By Julien Pretot
BERGEN, Norway (Reuters) - Three years after fleeing his home in war-torn Syria, Ahmad Badreddin Wais was living his dream on Wednesday as he competed in the individual time trial at the cycling world championships in Bergen, Norway.
The 26-year-old was cheered on by local residents on the city centre streets, including 22-year-old Haya who clutched a Syrian flag drawn on a simple piece of paper as she waited for the competition to come by.
Wais, who has a job at a local supermarket in Switzerland where he now resides, was a student in Damascus when the war began in 2012, but continued to train until two years later the unrest and violence made it impossible.
By that time, his family had fled Aleppo for neighbouring Turkey. Wais left in July 2014, first by car to Beirut and then by ship to Turkey where he was reunited with his family.
After that, he took a ship from Istanbul to Athens, then flew on to Geneva on an EasyJet flight. At first, he lived in Lausanne with a fellow Syrian, after which he registered as a refugee and was sent to the German-speaking canton of Schwyz.
With time on his hands, he climbed back onto his bicycle for long tours around the mountainous region where he sought out contact with other riders.
The battle of Aleppo, one of the worst in a civil war that has drawn in global and regional powers, ended with victory for Syrian President Bashar al-Assad and his military coalition of Russia, Iran and regional Shi'ite militias last December.
HARD THINGS
The 26-year-old Wais had no chance in Wednesday's time trial, but the pain he experienced in the brutal final climb is all relative given the situation in Syria.
"Absolutely (it) puts things in into perspective," Wais told Reuters before warming up on the rollers inside the world championships' media centre.

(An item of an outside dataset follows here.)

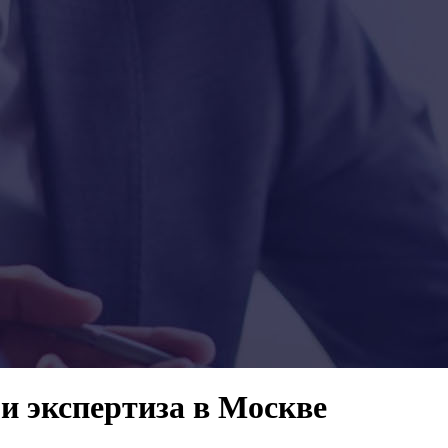
и экспертиза в Москве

"It was hard but I'm an athlete and athletes can do a lot of hard things.
"But at the end of the day here we all have to do the same thing, whether you're from China or South America. We're all the same," added Wais, who gets to races by public transport all over the country, from the western Jura region on the French border to Emmental, deep in central Switzerland.

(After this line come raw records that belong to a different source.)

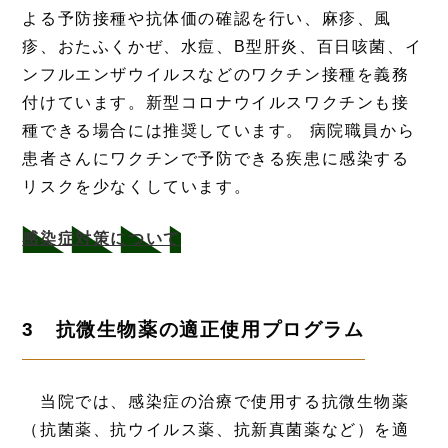
よる予防接種や抗体価の確認を行い、麻疹、風
疹、おたふくかぜ、水痘、B型肝炎、百日咳菌、イ
ンフルエンザウイルスなどのワクチン接種を義務
付けています。新型コロナウイルスワクチンも接
種できる場合には推奨しています。 病院職員から
患者さんにワクチンで予防できる疾患に感染する
リスクを少なくしています。
感染症対策について
3 抗微生物薬の適正使用プログラム
当院では、感染症の治療で使用する抗微生物薬
（抗菌薬、抗ウイルス薬、抗新真菌薬など）を適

In Bergen, Wais is reunited with his former Syria national team colleague Nazir Jaser, 28.
With junior rider Mohamed Rayes and his father Amin, the team manager, they all live in a rented house because "hotels are too expensive". They also do not benefit from the support of a big support staff like most of the other teams.
"Ahmad lives in Switzerland, my son and I live in the Netherlands and Nazer lives in Germany. We're like a big European family now," Rayes told Reuters.
"We are all from Aleppo. We had to leave because there was no electricity, no water, no money, no work. I had to come to Europe because I wanted my son to train and in Syria the roads were closed because of the bombings."